When leading American airlines moved this month to cap travel agents’ commissions on airplane tickets, Jackie Abkion was furious.
“The airlines are trying to get rid of us,” said the Los Angeles-area travel agent. And the commission cap wasn’t her only complaint: Hotels are cutting their payments to agents. Big corporate customers are demanding discounts. And even large retailers such as Costco are writing discount plane tickets for their customers.
“This is what the travel industry has come to,” Abkion said. “It used to be a very prestigious job. Now even grocery stores are issuing tickets.”
Abkion is onto something. Travel agents don’t have the cachet they once had. But don’t blame cutthroat competition among the nation’s airlines.
New technology is breaking the agents’ monopolies on information and distribution. Fare and schedule information is now available in myriad ways. Automated systems are beginning to take over the ticketwriting process. “Intelligent agents,” essentially sophisticated software programs, will soon be able to plan a traveler’s itinerary. Passengers and airlines alike are finding that they just don’t need travel agents anymore.
And although it is small comfort for Abkion and her colleagues, travel agents are hardly alone. They are among millions of “middle men” who are finding themselves disenfranchised by new technology.
Banking, for example, already has been transformed: There’s no reason to have a teller take your money and record a transaction when an ATM can do it as easily. Tens of thousands of tellers have lost their jobs. And local banks, whose strength had been their proximity to customers, find it difficult to compete now that distant, large institutions can maintain local presence via the networked ATM.

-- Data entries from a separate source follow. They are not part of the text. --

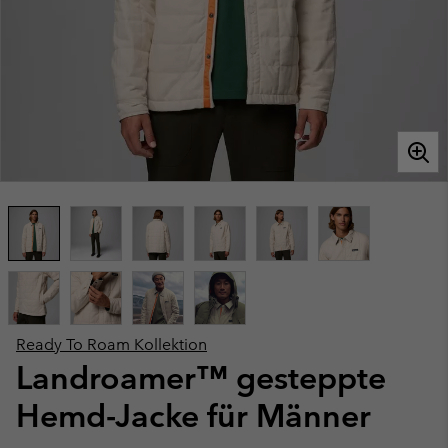
Ready To Roam Kollektion
Landroamer™ gesteppte
Hemd-Jacke für Männer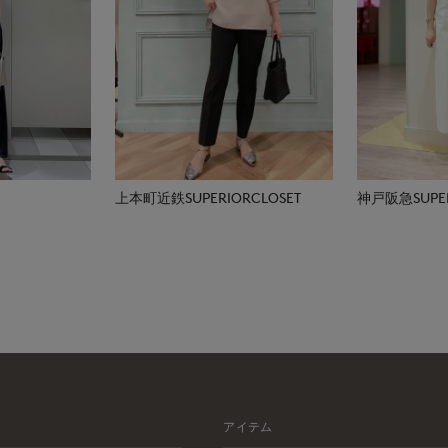
上本町近鉄SUPERIORCLOSET
神戸阪急SUPER
アイテム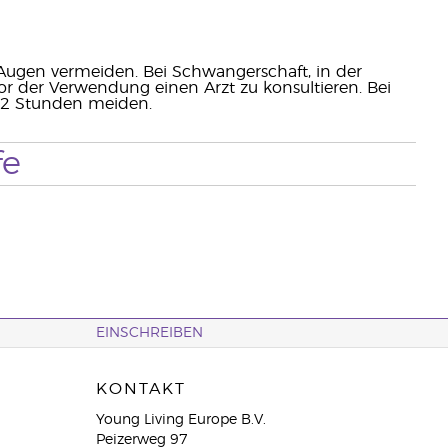
ugen vermeiden. Bei Schwangerschaft, in der
r der Verwendung einen Arzt zu konsultieren. Bei
 12 Stunden meiden.
fe
EINSCHREIBEN
KONTAKT
Young Living Europe B.V.
Peizerweg 97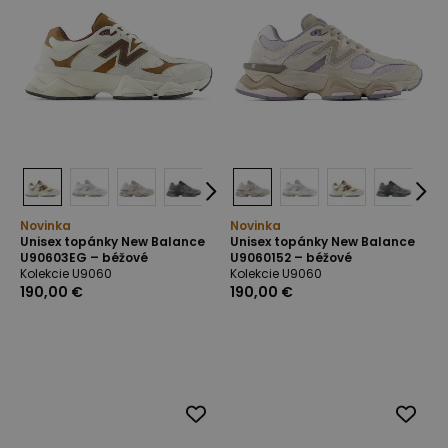
Novinka
Novinka
Unisex topánky New Balance
Unisex topánky New Balance
U90603EG – béžové
U9060152 – béžové
Kolekcie U9060
Kolekcie U9060
190,00 €
190,00 €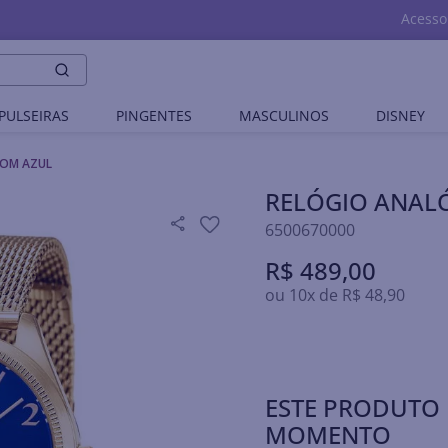
Acesso
PULSEIRAS
PINGENTES
MASCULINOS
DISNEY
COM AZUL
RELÓGIO ANAL
6500670000
R$
489
,
00
ou
10
x de
R$
48
,
90
ESTE PRODUTO 
MOMENTO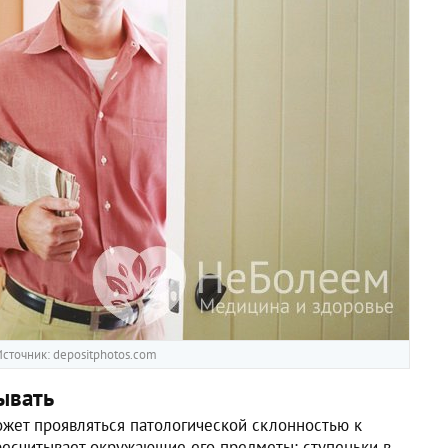
сточник: depositphotos.com
ывать
жет проявляться патологической склонностью к
ресчитывает окружающие его предметы: ступеньки в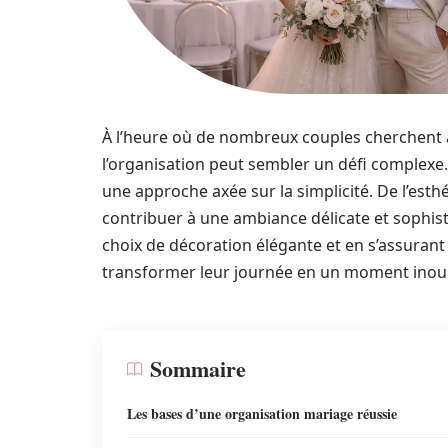
À l’heure où de nombreux couples cherchent à
l’organisation peut sembler un défi complexe. 
une approche axée sur la simplicité. De l’esthé
contribuer à une ambiance délicate et sophist
choix de décoration élégante et en s’assurant
transformer leur journée en un moment inoub
Sommaire
Les bases d’une organisation mariage réussie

Still, few industries provide as stark a study in the vulnerability of the middle man as do travel agencies.
Start with the function of providing flight information. Agents long have had exclusive access to sophisticated reservation systems that could call up the best route and fare. But two years ago, American Airlines gave consumers access to a similar system when it offered Eaasy Sabre over networks such as America Online.
Such access is getting even easier. Motorola’s new pocketbook-sized digital device, the Envoy, hooks into a wireless network that allows a traveler in a cab heading to the airport to find out what flights have seats available.